Я спрятал драгоценность в папку, прошелся по кабинету, чтобы успокоиться. Наконец уселся и будничным голосом спросил:
– Знаете, сколько лет хранила Наталья Орестовна свои драгоценности, в том числе и брошь? – Дорфман молча глядела на меня. – Около шестидесяти! Много бед пронеслось над ее головой, но она не продала ни одну, понимаете, ни одну вещицу, чтобы как-то облегчить жизнь. У нее была дочь, она тяжело болела, умерла молодой. Так вот, Лозинская не пожертвовала даже частью драгоценностей, что бы спасти ее! И вы утверждаете, что она подарила вам брошь?
– Бывают и исключения, – негромко заметила Вера Герасимовна.
– Согласен. Но это – не тот случай.
Я тут же выписал протокол задержания Дорфман, подал ей и сказал, чтобы прочла и расписалась.
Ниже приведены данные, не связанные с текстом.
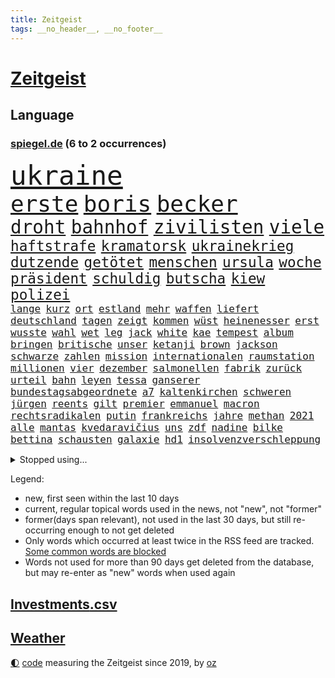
 ```yaml
---
title: Zeitgeist
tags: __no_header__, __no_footer__
---
```


# [Zeitgeist](https://oliz.io/zeitgeist/)

## Language

<h3><a href="https://www.spiegel.de" target="_blank">spiegel.de</a> (6 to 2 occurrences)</h3>
<p style="font-family:monospace">
<span style="font-size:32pt"><a href="news_links.html#ukraine" class="current">ukraine</a></span>
<br>
<span style="font-size:27pt"><a href="news_links.html#erste" class="current">erste</a></span>
<span style="font-size:27pt"><a href="news_links.html#boris" class="current">boris</a></span>
<span style="font-size:27pt"><a href="news_links.html#becker" class="current">becker</a></span>
<br>
<span style="font-size:22pt"><a href="news_links.html#droht" class="current">droht</a></span>
<span style="font-size:22pt"><a href="news_links.html#bahnhof" class="current">bahnhof</a></span>
<span style="font-size:22pt"><a href="news_links.html#zivilisten" class="current">zivilisten</a></span>
<span style="font-size:22pt"><a href="news_links.html#viele" class="current">viele</a></span>
<br>
<span style="font-size:17pt"><a href="news_links.html#haftstrafe" class="current">haftstrafe</a></span>
<span style="font-size:17pt"><a href="news_links.html#kramatorsk" class="new">kramatorsk</a></span>
<span style="font-size:17pt"><a href="news_links.html#ukrainekrieg" class="current">ukrainekrieg</a></span>
<span style="font-size:17pt"><a href="news_links.html#dutzende" class="current">dutzende</a></span>
<span style="font-size:17pt"><a href="news_links.html#getötet" class="current">getötet</a></span>
<span style="font-size:17pt"><a href="news_links.html#menschen" class="current">menschen</a></span>
<span style="font-size:17pt"><a href="news_links.html#ursula" class="current">ursula</a></span>
<span style="font-size:17pt"><a href="news_links.html#woche" class="current">woche</a></span>
<span style="font-size:17pt"><a href="news_links.html#präsident" class="current">präsident</a></span>
<span style="font-size:17pt"><a href="news_links.html#schuldig" class="current">schuldig</a></span>
<span style="font-size:17pt"><a href="news_links.html#butscha" class="new">butscha</a></span>
<span style="font-size:17pt"><a href="news_links.html#kiew" class="current">kiew</a></span>
<span style="font-size:17pt"><a href="news_links.html#polizei" class="current">polizei</a></span>
<br>
<span style="font-size:12pt"><a href="news_links.html#lange" class="current">lange</a></span>
<span style="font-size:12pt"><a href="news_links.html#kurz" class="current">kurz</a></span>
<span style="font-size:12pt"><a href="news_links.html#ort" class="current">ort</a></span>
<span style="font-size:12pt"><a href="news_links.html#estland" class="current">estland</a></span>
<span style="font-size:12pt"><a href="news_links.html#mehr" class="current">mehr</a></span>
<span style="font-size:12pt"><a href="news_links.html#waffen" class="current">waffen</a></span>
<span style="font-size:12pt"><a href="news_links.html#liefert" class="current">liefert</a></span>
<span style="font-size:12pt"><a href="news_links.html#deutschland" class="current">deutschland</a></span>
<span style="font-size:12pt"><a href="news_links.html#tagen" class="current">tagen</a></span>
<span style="font-size:12pt"><a href="news_links.html#zeigt" class="current">zeigt</a></span>
<span style="font-size:12pt"><a href="news_links.html#kommen" class="current">kommen</a></span>
<span style="font-size:12pt"><a href="news_links.html#wüst" class="current">wüst</a></span>
<span style="font-size:12pt"><a href="news_links.html#heinenesser" class="new">heinenesser</a></span>
<span style="font-size:12pt"><a href="news_links.html#erst" class="current">erst</a></span>
<span style="font-size:12pt"><a href="news_links.html#wusste" class="current">wusste</a></span>
<span style="font-size:12pt"><a href="news_links.html#wahl" class="current">wahl</a></span>
<span style="font-size:12pt"><a href="news_links.html#wet" class="new">wet</a></span>
<span style="font-size:12pt"><a href="news_links.html#leg" class="new">leg</a></span>
<span style="font-size:12pt"><a href="news_links.html#jack" class="new">jack</a></span>
<span style="font-size:12pt"><a href="news_links.html#white" class="current">white</a></span>
<span style="font-size:12pt"><a href="news_links.html#kae" class="new">kae</a></span>
<span style="font-size:12pt"><a href="news_links.html#tempest" class="new">tempest</a></span>
<span style="font-size:12pt"><a href="news_links.html#album" class="current">album</a></span>
<span style="font-size:12pt"><a href="news_links.html#bringen" class="current">bringen</a></span>
<span style="font-size:12pt"><a href="news_links.html#britische" class="current">britische</a></span>
<span style="font-size:12pt"><a href="news_links.html#unser" class="current">unser</a></span>
<span style="font-size:12pt"><a href="news_links.html#ketanji" class="new">ketanji</a></span>
<span style="font-size:12pt"><a href="news_links.html#brown" class="current">brown</a></span>
<span style="font-size:12pt"><a href="news_links.html#jackson" class="current">jackson</a></span>
<span style="font-size:12pt"><a href="news_links.html#schwarze" class="current">schwarze</a></span>
<span style="font-size:12pt"><a href="news_links.html#zahlen" class="current">zahlen</a></span>
<span style="font-size:12pt"><a href="news_links.html#mission" class="current">mission</a></span>
<span style="font-size:12pt"><a href="news_links.html#internationalen" class="current">internationalen</a></span>
<span style="font-size:12pt"><a href="news_links.html#raumstation" class="current">raumstation</a></span>
<span style="font-size:12pt"><a href="news_links.html#millionen" class="current">millionen</a></span>
<span style="font-size:12pt"><a href="news_links.html#vier" class="current">vier</a></span>
<span style="font-size:12pt"><a href="news_links.html#dezember" class="current">dezember</a></span>
<span style="font-size:12pt"><a href="news_links.html#salmonellen" class="new">salmonellen</a></span>
<span style="font-size:12pt"><a href="news_links.html#fabrik" class="current">fabrik</a></span>
<span style="font-size:12pt"><a href="news_links.html#zurück" class="current">zurück</a></span>
<span style="font-size:12pt"><a href="news_links.html#urteil" class="current">urteil</a></span>
<span style="font-size:12pt"><a href="news_links.html#bahn" class="current">bahn</a></span>
<span style="font-size:12pt"><a href="news_links.html#leyen" class="current">leyen</a></span>
<span style="font-size:12pt"><a href="news_links.html#tessa" class="new">tessa</a></span>
<span style="font-size:12pt"><a href="news_links.html#ganserer" class="new">ganserer</a></span>
<span style="font-size:12pt"><a href="news_links.html#bundestagsabgeordnete" class="current">bundestagsabgeordnete</a></span>
<span style="font-size:12pt"><a href="news_links.html#a7" class="current">a7</a></span>
<span style="font-size:12pt"><a href="news_links.html#kaltenkirchen" class="new">kaltenkirchen</a></span>
<span style="font-size:12pt"><a href="news_links.html#schweren" class="current">schweren</a></span>
<span style="font-size:12pt"><a href="news_links.html#jürgen" class="current">jürgen</a></span>
<span style="font-size:12pt"><a href="news_links.html#reents" class="new">reents</a></span>
<span style="font-size:12pt"><a href="news_links.html#gilt" class="current">gilt</a></span>
<span style="font-size:12pt"><a href="news_links.html#premier" class="current">premier</a></span>
<span style="font-size:12pt"><a href="news_links.html#emmanuel" class="current">emmanuel</a></span>
<span style="font-size:12pt"><a href="news_links.html#macron" class="current">macron</a></span>
<span style="font-size:12pt"><a href="news_links.html#rechtsradikalen" class="current">rechtsradikalen</a></span>
<span style="font-size:12pt"><a href="news_links.html#putin" class="current">putin</a></span>
<span style="font-size:12pt"><a href="news_links.html#frankreichs" class="current">frankreichs</a></span>
<span style="font-size:12pt"><a href="news_links.html#jahre" class="current">jahre</a></span>
<span style="font-size:12pt"><a href="news_links.html#methan" class="current">methan</a></span>
<span style="font-size:12pt"><a href="news_links.html#2021" class="current">2021</a></span>
<span style="font-size:12pt"><a href="news_links.html#alle" class="current">alle</a></span>
<span style="font-size:12pt"><a href="news_links.html#mantas" class="new">mantas</a></span>
<span style="font-size:12pt"><a href="news_links.html#kvedaravičius" class="new">kvedaravičius</a></span>
<span style="font-size:12pt"><a href="news_links.html#uns" class="current">uns</a></span>
<span style="font-size:12pt"><a href="news_links.html#zdf" class="current">zdf</a></span>
<span style="font-size:12pt"><a href="news_links.html#nadine" class="current">nadine</a></span>
<span style="font-size:12pt"><a href="news_links.html#bilke" class="new">bilke</a></span>
<span style="font-size:12pt"><a href="news_links.html#bettina" class="current">bettina</a></span>
<span style="font-size:12pt"><a href="news_links.html#schausten" class="new">schausten</a></span>
<span style="font-size:12pt"><a href="news_links.html#galaxie" class="new">galaxie</a></span>
<span style="font-size:12pt"><a href="news_links.html#hd1" class="new">hd1</a></span>
<span style="font-size:12pt"><a href="news_links.html#insolvenzverschleppung" class="current">insolvenzverschleppung</a></span>
</p>
<details>
<summary>Stopped using...</summary>
<p class="former" style="font-size:12pt">
anderes(533) festnahmen(533) senat(533) tom(533) energiewende(532) fahrzeug(532) verhandelt(532) walter(532) 5(531) attackieren(531) egal(531) entgegen(531) erinnerungen(531) erscheinen(531) klimawandels(531) leichter(531) liege(531) massiver(531) spaniens(531) you(531) badenwürttembergs(530) entwarnung(530) fenster(530) gerufen(530) kritische(530) liverpool(530) männern(530) präsidentschaftswahl(530) rechtsextreme(530) streicht(530) verschärft(530) bücher(529) endet(529) herbst(529) hinterher(529) mali(529) republikaner(529) stolz(529) 12(528) aufgerufen(528) englische(528) gefüllt(528) interne(528) lager(528) mancherorts(528) oberbürgermeister(528) paul(528) rechten(528) verwendet(528) abgeben(527) britischer(527) ertragen(527) figuren(527) großaufgebot(527) hessen(527) jedem(527) menge(527) portugal(527) programm(527) rechtsextremisten(527) schildert(527) usgericht(527) versprach(527) versprechen(527) angebot(526) attentat(526) aufregung(526) insekten(526) mailand(526) wenden(526) 7(525) freigestellt(525) geschichten(525) spanier(525) vorantreiben(525) 33(524) ard(524) arsenal(524) beschwerden(524) bilden(524) bremer(524) demonstration(524) negativ(524) stürmer(524) überwinden(524) 125(523) 2024(523) 96(523) ausnahmen(523) radikale(523) rente(523) reporter(523) schmidt(523) sechsten(523) verhängte(523) daimler(522) froh(522) infizieren(522) kochinstituts(522) simon(522) vermeintliche(522) 65(521) crash(521) drohungen(521) einreisen(521) feuerwehrleute(521) freude(521) lastwagen(521) planeten(521) schulze(521) united(521) aufruf(520) christopher(520) finanziell(520) kompliziert(520) leistung(520) meinungsfreiheit(520) unbekannten(520) voraus(520) 10000(519) form(519) heftige(519) herrschen(519) klimaschützer(519) rand(519) stoßen(519) anja(518) cartoons(518) e(518) geklärt(518) hürden(518) olympiasieger(518) plaßmann(518) rekordhoch(518) schnitt(518) starker(518) stuttmann(518) warf(518) angerichtet(517) lebenslange(517) potsdam(517) setzten(517) zuversichtlich(517) produzieren(516) spekuliert(516) verabreicht(516) band(515) feld(515) größeren(515) roger(515) sexuellen(515) attacken(514) gesetze(514) sichergestellt(514) tokio(514) venezuela(514) olympische(513) unterschied(513) hubertus(512) katholische(512) marsch(512) viertelfinale(512) empfängt(511) küstenwache(511) nah(511) verstoßen(511) weckt(511) anzeichen(510) hielten(510) loswerden(510) aktivistin(509) beschränkungen(509) kommentare(509) gang(508) impfkampagne(508) olympischen(508) älteren(508) schaffte(507) fan(506) immunität(506) münster(506) schockiert(506) erfüllt(505) jong(505) ordnung(505) trug(505) un(505) verzweifelten(505) vorgänger(504) bürgerinnen(503) generalbundesanwalt(503) konferenz(503) vorne(503) impfungen(502) offenbart(502) detail(501) gegnern(501) bangkok(500) informiert(500) laufenden(500) menschenrechtsverletzungen(500) moschee(500) nennen(500) stress(500) songs(499) fertig(496) justizminister(496) karten(496) solchen(496) benötigen(495) empfehlung(495) nieder(495) rechtsstreit(495) künstliche(494) produziert(494) regierungserklärung(494) atomkraft(493) katja(493) thüringer(493) heutigen(492) minderjährigen(492) hinweis(491) türen(489) erhöhung(488) geht's(488) kandidatur(487) claus(486) ursprünglich(485) empfangen(484) bbc(475) abschluss(471) beworben(471) größe(466) herauszufinden(461) rückte(460) versammelt(459) gelangt(457) pfleger(449) hartz(446) festgesetzt(444) katzen(444) überwiegend(441) stationiert(427) extra(426) jagt(426) verstoß(426) niederländer(424) nachrichtenagentur(423) rasche(420) klettert(417) iv(416) fotografiert(415) gaspipeline(406) ostdeutsche(406) sondersitzung(406) potenziell(398) stören(396) benannt(393) lahmgelegt(391) stärkste(389) fluggesellschaft(383) sahra(382) wagenknecht(382) todesursache(376) urteile(376) kriege(371) holten(369) niemals(369) elfjährigen(368) politikern(364) verantwortliche(363) erteilte(361) wagner(354) zögern(353) affen(352) beleidigte(350) gebeten(349) prozessauftakt(344) scharfen(344) proben(343) übrig(342) fonds(340) vehement(339) werte(330) vorgesetzten(327) kabel(323) dynamo(315) reinhard(315) beispiellose(310) 2013(308) ausgewählt(306) vertrieben(303) ungeimpfte(299) genossen(297) johansson(296) kontinent(294) baum(292) riesiger(291) impfskeptiker(289) finger(288) kohlekraftwerke(288) julius(284) atomkraftwerk(283) minsk(282) tribüne(280) fehlte(278) bevorzugt(276) treibstoff(276) rohstoffe(275) britta(273) wenigsten(273) bergab(272) fluggesellschaften(272) flüchtet(272) gerichtet(270) kreative(268) auswärtige(266) einstige(265) parteispitze(264) veröffentlichung(264) 1962(263) chemnitz(262) hollywoodstar(261) ausschnitte(260) freigesprochen(255) 2005(254) genauer(253) verheerende(253) haie(250) gewartet(249) fläche(246) gorillas(246) lied(246) 33jährige(245) fashion(245) verurteilung(245) elfjähriger(244) storniert(244) wandte(244) operiert(243) vorfreude(243) bedankt(242) gewürdigt(242) thiel(239) versehen(239) karrierecoach(238) ermordung(237) wunderkind(237) überfüllt(237) bezieht(236) erscheint(231) bauprojekte(230) verzögerung(227) winterspiele(227) fluten(226) komitee(225) garage(224) websites(224) badenbaden(223) zerstörten(223) konzerns(221) leistungen(217) gestern(216) nachspielzeit(216) ali(215) autokraten(215) lauf(214) 400000(212) flüchtlingskrise(212) sechste(212) drauf(211) winterspielen(210) one(209) 39jähriger(208) beute(208) lieferprobleme(207) galaxy(206) vielfach(206) dax(205) entschädigt(205) machtübernahme(205) fatalen(204) teslagigafactory(204) ergeht(203) düsseldorfer(202) gewidmet(202) steil(202) kritischen(199) agiert(198) abfahrt(197) illegaler(197) teuerste(197) schlafen(196) zelten(194) mastercard(193) ausreisen(191) grenzzaun(191) anhörung(189) spektakulärer(189) laufzeit(188) 70000(187) denise(187) lka(186) gesetzesänderung(185) lateinamerika(185) durchbrechen(182) grenzregion(182) wachsende(182) 12000(181) hierzulande(181) fünftel(180) überdeckt(179) diplomatischen(178) ostdeutschen(178) potenziellen(178) unerwünschte(178) basis(177) direktor(177) koalitionsvertrag(177) tabellenspitze(176) ordnete(175) untätigkeit(175) bundesligatopspiel(174) protestierten(174) terodde(174) aufholjagd(173) beschrieb(173) krankenhauseinweisungen(171) 16jähriger(170) zündeten(170) aufregendes(169) gaskrise(169) militärischer(169) spiegelspitzengespräch(169) handlungen(168) mischen(168) rechtsradikale(168) staatssekretär(168) bedrängnis(167) eingeführt(166) orbit(166) präsidentschaftskandidat(166) batman(164) kaperte(164) satelliten(164) beruflich(163) erfolgen(163) fluglinie(163) hautfarbe(163) grünenpolitiker(161) dreier(160) schlafzimmer(160) verordnet(159) tierarten(158) vernichtet(158) deutsch(157) jesse(157) krankenkasse(157) weiche(157) empfindlichen(156) schlangen(156) fahrgäste(155) havarie(155) kleineren(155) swiss(155) twittert(155) aromen(154) morde(153) aufgelöst(152) geklaut(152) regierungschefin(152) rewe(152) 1989(151) kürze(151) mauern(151) coronawinter(150) eingedrungen(150) tatsächliche(150) kredite(149) gap(148) mond(147) erreichbar(146) verblüffend(146) 260(145) reichste(145) ruhig(145) sterne(144) verteilen(144) menschlichkeit(143) rhein(143) ansatz(142) blamiert(142) verteidigungspolitik(142) reynolds(141) wirksam(141) kernkraftwerk(140) sauerstoff(139) überrollt(139) erschlagen(138) rosenthal(138) zoos(138) lockt(137) niedrigen(137) soziologe(137) unbekannter(137) diente(136) idioten(136) beschlagnahmte(135) tickt(135) finanzspritze(134) methode(134) vielfältig(134) niclas(133) wärme(133) gletscher(132) fraktionsvorsitzende(131) autorinnen(130) gewechselt(130) beitreten(129) leitzins(129) seitenlinie(129) sabine(128) nutzung(127) totimpfstoff(126) abnehmer(125) atlanta(125) mohamed(125) wahr(125) gender(124) wetten(123) boykottieren(122) schier(122) eric(121) hausbesitzer(121) korridor(121) vorgesehen(121) wirklichkeit(121) gefährlichste(120) unterhaltung(120) bemerkenswerten(119) cyberangriffs(119) feuerte(119) tatortvote(119) winfried(119) zeichner(119) bauarbeiter(118) breite(117) eier(117) kentucky(116) usrepublikaner(116) karneval(115) pandemiebeginn(115) harsch(114) jahresbeginn(114) martina(114) neunte(114) plattformen(114) nicaragua(112) otto(112) quadrat(112) quadrats(112) svenja(112) amtsinhaber(111) arbeitsplätze(111) fehlenden(111) vorgesetzte(111) zertifikate(111) ganzes(110) hochwassers(108) sportbund(108) vietnam(107) salman(106) dinosaurier(105) gerast(105) maßgeblich(105) vorschreiben(105) ausfuhr(104) champagner(104) enormen(104) geckos(104) lena(104) siebter(104) ärztin(104) motive(103) impfpässe(102) rostocker(102) würdigte(102) bach(101) kronprinz(101) scheiße(101) texte(101) kalter(100) major(100) moralisch(100) übergibt(100) herrmann(99) beschwert(98) erwägen(98) hässliche(98) krankenpfleger(98) mondes(98) sportliche(98) verimpft(98) wirtschaftssanktionen(98) behaupten(96) rechtskräftig(96) unterirdischen(96) evan(95) mitgliedsländer(95) coviderkrankung(94) verteuert(94) zemmour(93) éric(93) eusanktionen(92) ewig(92) fußballweltverband(91) geschildert(91) gnade(91) weitergehende(91) düsteres(90) eurozone(90) heikles(90) schnellt(90) ablenkung(89) betriebene(89) gehindert(89) haßelmann(88) unerlaubt(88) 8000(87) einfamilienhaus(87) gebremst(87) judenverfolgung(87) laptop(87) verhältnismäßig(87) berlinspandau(86) diktatoren(86) fördern(86) karrieren(86) nachbarstaat(86) verbündete(86) wiederbeleben(86) wodka(86) dienstleistungen(85) diverse(85) nahrung(85) unglücklich(85) eroberung(84) erschwert(84) hackern(84) model(84) pur(84) revision(84) urheberrecht(84) verwaltungsgebäude(84) bundesinnenministerin(83) optimal(83) rechtsgrundlage(83) robbie(83) tennislegende(83) gerammt(82) arbeitsunfall(81) bundestages(81) eisschnellläuferin(81) nannten(81) wog(81) erkennt(80) erkrankungen(80) hilfskonvois(80) langjährigen(80) söldnerfirma(80) fliege(79) hinlegte(79) lyrics(79) sibylle(79) viren(79) weiten(79) eike(78) gleisen(78) let(78) persönlichkeit(78) sticht(78) thüringischen(78) usdemokraten(78) härtesten(77) stuhl(77) zubereitet(77) reduzierte(76) schutzgebieten(76) toyota(76) bäder(75) indiegames(75) lebenswerk(75) regierungsgebäude(75) sozialleistungen(75) unterschätzt(75) vertretern(75) distanzieren(74) südkoreaner(74) everest(73) helen(73) jost(73) kobusch(73) maßnahmenkatalog(73) riskanten(73) unterstützerinnen(73) aktienmarkt(72) ausstrahlung(72) ballistische(72) disneyfilm(72) gewissheiten(72) go(72) meere(72) opa(72) windsor(72) ersparnisse(71) flüchtig(71) intervention(71) kulturellen(71) ladung(71) nso(71) zehntel(71) amy(70) ducksch(70) einrichten(70) frauenrechte(70) marvin(70) novavax(70) singt(70) spektakulärsten(70) drakonische(69) frontlinie(69) hochrisikogebiete(69) kreuzfahrten(69) kriegsschiffe(69) kulturminister(69) riesenreich(69) ryan(69) schuldenregeln(69) sperrstunde(69) städtetag(69) unmöglichen(69) 2500(68) auswärtigen(68) entstehenden(68) fernweh(68) weitreichend(68) wild(68) 29jährige(67) geredet(67) krankenkassenbeiträgen(67) vormarschs(67) atommeiler(66) benachteiligt(66) bleibe(66) bridge(66) garantiert(66) harbour(66) importverbot(66) meiler(66) soldat(66) entfalten(65) hotline(64) machtlos(64) bewährungsstrafen(63) einzel(63) steuerlich(63) verehren(63) 169(62) cover(62) kassel(62) trinkt(62) erreichten(61) gegenkandidaten(61) heuert(61) nairobi(61) professionell(61) querdenkern(61) abschuss(60) erhöhten(60) monsanto(60) generalstaatsanwältin(59) gewicht(59) lokale(59) protestierenden(59) rio(59) schriftstellerinnen(59) unnötig(59) ursprungsort(59) 4400(58) kraftwerke(58) momenten(58) nordkoreas(58) raubüberfälle(58) schwurbler(58) sicherheitsrates(58) zählte(58) abneigung(57) beteiligter(57) allzeithoch(56) eskapismus(56) kiosk(56) landschaft(56) nahrungsmittel(56) pekings(56) sofortmaßnahmen(56) tirana(56) aggressive(55) autobahnbrücke(55) durchringen(55) goldmünze(55) müht(55) ereignis(54) notoperiert(54) ozeane(54) wiederbelebung(54) wuhan(54) bronzemedaille(53) marilyn(53) msc(53) ringierverlag(53) 45jähriger(52) a45(52) ausstatten(52) buckinghampalast(52) cruises(52) münstertatort(52) anstrengend(51) defizite(51) eingekesselt(51) höchststände(51) 29jähriger(50) gefangen(50) hausbrand(50) lokalen(50) neuerung(50) parteinachwuchs(50) stimmungsbild(50) zaudern(50) bundesarbeitsminister(49) gefährlichkeit(49) präzedenzfall(49) umgezogen(49) ungenügend(49) cyberattacken(48) schmelzende(48) veto(48) ölpreise(48) 1942(47) dialogbereitschaft(47) marx(47) missbrauchsgutachten(47) südkoreanischen(47) befürworten(46) gzuz(46) künstlerkollektiv(46) teilnehmerin(46) brauerei(45) bruttoinlandsprodukt(45) genaue(45) gründung(45) gütern(45) routinier(45) versus(45) gelockert(44) geringe(44) wettbewerben(44) anleihen(43) armani(43) hinhalten(43) konfliktparteien(43) lohnen(43) prächtig(43) reichweite(43) reuters(43) trittin(43) waffenlieferung(43) weiden(43) ace(42) kubakrise(42) menschenrechtsaktivistin(42) rüstungskonzern(42) seoul(42) aktienmärkte(41) cyberangriff(41) dramatischer(41) emotionalen(41) jachten(41) körperlichen(41) missbrauchte(41) neuregelung(41) raserei(41) schnellsten(41) zurecht(41) 62(40) militärlager(40) rührte(40) schwelle(40) verbannen(40) elefant(39) finanzmärkten(39) light(39) schnellste(39) sportdirektor(39) 87jährige(38) bewegende(38) priorität(38) techkonzerne(38) wettkämpfen(38) derzeitige(37) einstellt(37) fahne(37) manson(37) rachel(37) teslafabrik(37) truck(37) verantwortlichen(37) wood(37) 92(36) hausbewohner(36) niedriger(36) unbewaffnete(36) bezwang(35) chappatté(35) psychiater(35) raketenteils(35) tugendhat(35) anläufen(34) folgten(34) gaslobbyist(34) kaja(34) tablet(34) verbucht(34) poliert(33) sorte(33) extremisten(32) it(32) kusel(32) patientenschützer(32) schickten(32) umgeben(32) ausgespäht(31) behandlungen(31) natoeinsatz(31) notebook(31) proteinimpfstoff(31) immunsystem(30) reserviert(30) schriftzug(30) usbundesstaaten(30) funktionäre(29) goldmedaille(29) küsten(29) prozessbeginn(29) raketentest(29) eisig(28) eröffnungsfeier(28) mögliches(28) sendeverbot(28) yi(28) ansonsten(27) begeht(27) eifrig(27) iocboss(27) machbar(27) sortiment(27) entsendung(26) lästert(26) mohammed(26) reiht(26) saudische(26) überlaufen(26) blumenstrauß(25) kirchen(25) plantage(25) balkone(24) s8(24) tab(24) wachsenden(24) wärmepumpen(24) fußballwelt(23) indischen(23) lindsey(23) pathos(23) prahlt(23) travel(23) ausfiel(22) biathleten(22) delegierte(22) kammer(22) neigen(22) sportgerichtshof(22) tiefgreifenderen(22) tui(22) verbrechens(22) angstzuständen(21) aschaffenburg(21) beschleunigt(21) claas(21) fatales(21) flugabwehrraketen(21) fluss(21) gesichtern(21) heise(21) marschierten(21) mayer(21) meyerheuer(21) nervosität(21) neunten(21) spiegeltvreporter(21) balanceakt(20) fis(20) körpergröße(20) terrorverdacht(20) vertreiben(20) waffensystem(20) ökostrom(20) arbeiteten(19) profiteur(19) selbstzweifel(19) suvfahrer(19) wortlaut(19) zusagen(19) züchten(19) ökonomisch(19) bewerberinnen(18) pawel(18) schumer(18) suppe(18) cas(17) chilenische(17) contest(17) eurovision(17) vorentscheid(17) arne(16) bekanntheit(16) geklappt(16) siege(16) chemikalien(15) gewähren(15) pattinson(15) verjüngen(15) dienste(14) dächer(14) monarchin(14) sperre(14) stehender(14) tabellenletzten(14) ultra(14) unterfranken(14) überwiegt(14) ecstasy(13) erneuerbare(13) ernährung(13) forschenden(13) fußballspiel(13) grundlegend(13) impfschutz(13) klärung(13) mindestalter(13) mittagessen(13) panzerabwehrwaffen(13) 57(12) anzug(12) befruchtung(12) huang(12) högel(12) niels(12) schreckliche(12) yuting(12) zusage(12) austausch(11) fliehenden(11) wozu(11)
</p>
</details>
<p>Legend:
<ul>
<li><span class="new">new</span>, first seen within the last 10 days</li>
<li><span class="current">current</span>, regular topical words used in the news, not "new", not "former"</li>
<li><span class="former">former(days span relevant)</span>, not used in the last 30 days, but still re-occurring enough to not get deleted</li>
<li>Only words which occurred at least twice in the RSS feed are tracked. <a href="language/filters.py">Some common words are blocked</a></li>
<li>Words not used for more than 90 days get deleted from the database, but may re-enter as "new" words when used again</li>
</ul>
</p>

## [Investments](investments.html)[.csv](investments.csv)

## [Weather](weather.html)

<footer>
<a href="javascript:toggleTheme()" class="nav">🌓</a>
<a href="https://github.com/ooz/zeitgeist">code</a> measuring the Zeitgeist since 2019, by <a href="https://oliz.io">oz</a>
</footer>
– Вы меня задерживаете? Но за что?
Я ответил, что у нас есть веские основания подозревать ее в соучастии в убийстве Лозинской, и разъяснил, почему возникло это подозрение.
– Клянусь вам… – Она приложила обе руки к груди.
– Это – не аргумент.
– Чем же доказать мою невиновность?
– Фактами.
– Умоляю, не задерживайте меня… Что я должна сделать, чтобы вы поверили?
– Единственное – сказать правду.
– Я сказала ее!
Она машинально подписалась, а я передал протокол задержания вызванному работнику милиции, негромко сказав:
– Уведите ее, пожалуйста. Печать на протоколе поставлю потом.
Я посидел еще некоторое время, с надеждой посматривая на телефон, но он молчал. На дворе было темно – шел одиннадцатый час… Заперев кабинет, спустился в дежурную часть, чтобы оставить там ключ. По дороге встретился работник милиции, который увел Дорфман. Он молча подал протокол ее личного обыска, из которого явствовало, что у нее ничего не изъято.
– Ну, как? – спросил я.
– Нормально… Молча пошла со мной. Думал, устроит истерику, когда буду заводить в камеру, но все обошлось.
Выйдя из здания МВД, я побрел по улице, продолжая думать над тем, где сейчас может находиться Ахра. Чувствуя, что у правого виска покалывает, поймал такси и поехал на работу. Еще битый час сидел, завороженно глядя на телефон, но он был нем… Потом запер уголовное дело и брошь в сейф и поехал домой – головная боль все усиливалась…
Меня разбудили посреди ночи, в третьем часу.
– Давно тебя в такое время не беспокоили, – сонно проговорила Манана. После перехода на работу в прокуратуру республики я еще ни разу не выезжал на происшествия ночью.
Я молча оделся. В милицейской машине сидели двое знакомых ребят из горотдела. За рулем – Гурам.
– Что, уже задержали? – спросил я, усаживаясь рядом с ним.
– Кого? – Гурам искоса посмотрел на меня.
– Да одного, – ответил я, с надеждой ожидая, что он скажет, что интересующий меня человек задержан.
Мы ехали по пустынной улице.
– Я ничего не знаю, – сказал Гурам, переключая скорость. – А ты? – обернулся он к своему товарищу.
– Нет, – коротко ответил тот.
– Куда и зачем тогда меня везете? – спросил я, еле сдерживая досаду.
– На пирушку, – хихикнул Гурам.
– Какую пирушку? Среди ночи?
– Да понимаете, Зураб Константинович, – сказал Гурам, – брат Ахры Мукба женился и привез невесту прямо к нему домой. Сами же знаете наши обычаи… – Гурам вел автомашину на большой скорости. – Ахра волосы на себе рвет: у него – ни еды, ни питья, а ночью что найдешь? Да и людей нет, кто бы сел за стол и поздравил молодоженов… – При этих словах машина сделала крутой поворот, и я невольно привалился к плечу Гурама. – Он попросил, чтобы мы хоть людей позвали, а сам с другими готовится к застолью. Первым, кого он вспомнил, были вы. Видимо, вас собирается назначить тамадой…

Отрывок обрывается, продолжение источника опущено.